Sigaranın ağız sağlığı üzerinde ciddi etkilere sahip olduğunu dile getiren Dr. Öğr. Üyesi Kübra Güler, “Sigaranın ağızda doğrudan yara oluşturduğunu söyleyemeyiz, ancak nadir görülen bir durum olan nekrotizan sialometaplazi gibi hastalıklara yol açabilir. Bu hastalık, tükürük bezinin çıktığı bölgede yara oluşmasına neden olur. Ancak, sigara daha çok diş eti hastalıklarını gizleyebilir çünkü kanama olmaz. Normalde, diş eti hastalıklarının belirtilerinden biri kanamadır. Ancak sigara kullananlarda, kanama olmaz ve hastalık sessizce ilerler. Bu durumda, hasta genellikle dişlerinin sallandığını fark edene kadar problemi fark etmez. Bu durum, 30-35 yaşlarındaki kişilerde tüm dişlerin kaybedilmesine kadar gidebilir.

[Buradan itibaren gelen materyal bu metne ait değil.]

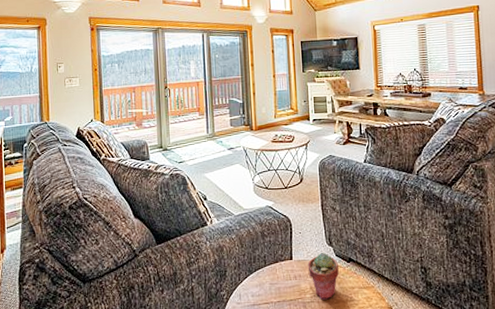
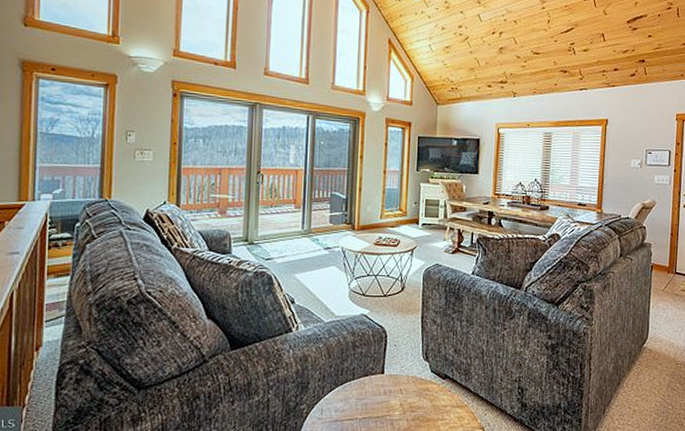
potted succulent: present [307,253,339,300] -> none [399,368,433,418]

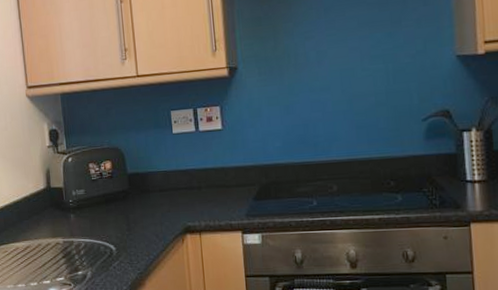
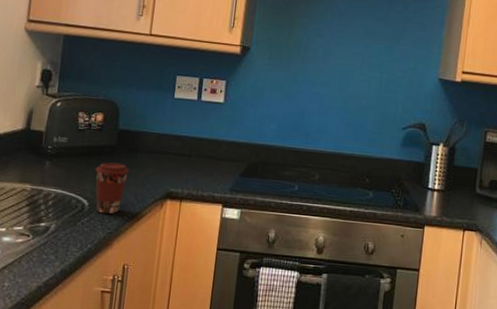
coffee cup: none [114,206,146,256] -> present [94,162,130,214]

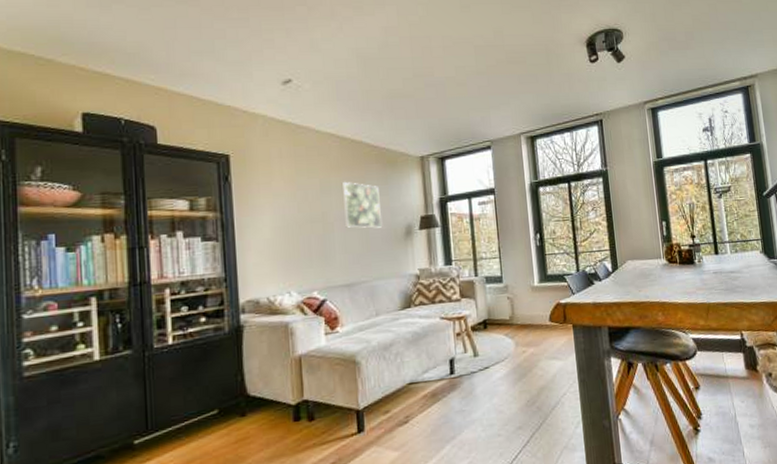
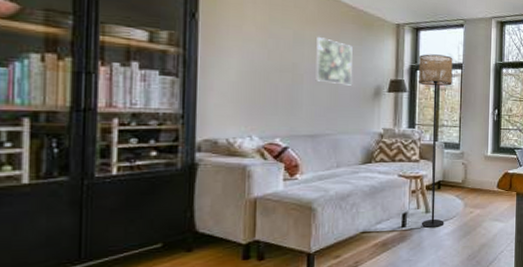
floor lamp: none [448,182,496,373] -> present [419,54,453,228]

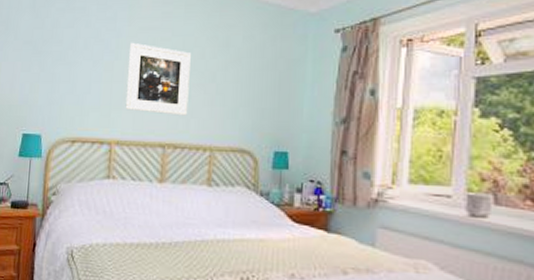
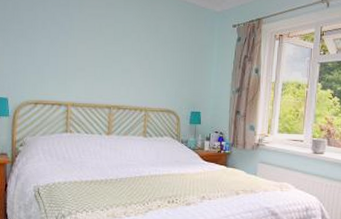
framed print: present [125,42,191,116] -> none [78,25,129,85]

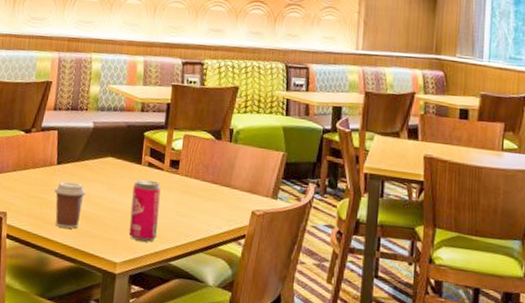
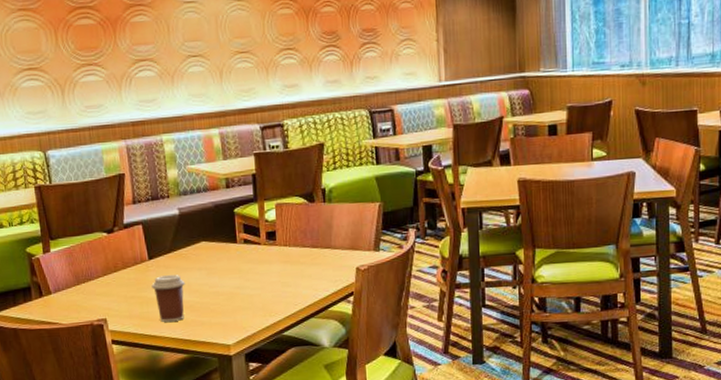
beverage can: present [129,179,161,242] -> none [233,257,266,319]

Bu nedenle, sigara kullanımı diş eti hastalığını gizleyerek ve ilerlemesine neden olarak ciddi bir sağlık riski oluşturabilir.” şeklinde konuştu.
Diş eti hastalıklarında nasıl bir tedavi uygulanıyor?
Diş eti hastalıklarının tedavisi genellikle diş eti temizliği ve kök yüzeyi temizliği gibi prosedürleri içerdiğini de anlatan Dr. Öğr. Üyesi Kübra Güler, “Ancak, sigara kullanımı tedavi sürecini etkileyebilir. Sigara içenlerde, iyileşme süreci daha uzun olabilir ve tedavinin etkinliği azalabilir. Bu nedenle, diş eti hastalıklarının tedavisi sırasında sigara kullanımından kaçınılması veya sigarayı bırakma sürecine girilmesi önemlidir.” dedi.
Ağız kanserlerinin sebeplerinin başında sigara kullanımımı geliyor?
Dr. Öğr. Üyesi Kübra Güler, ağız kanserleri hakkında bilgi vererek, şunları kaydetti:
“Ağız kanserlerinin başlıca nedenlerinden biri sigara kullanımıdır. Sigara içmek, ağız ve boğazdaki hücrelerin zarar görmesine ve kanser gelişimine yol açabilir. Sigara içenlerde ağız kanseri riski önemli ölçüde artar ve diğer risk faktörleriyle birleştiğinde bu risk daha da yükselebilir. Bu nedenle, sigara kullanımının bırakılması veya azaltılması, ağız kanseri riskinin azaltılması için önemlidir.”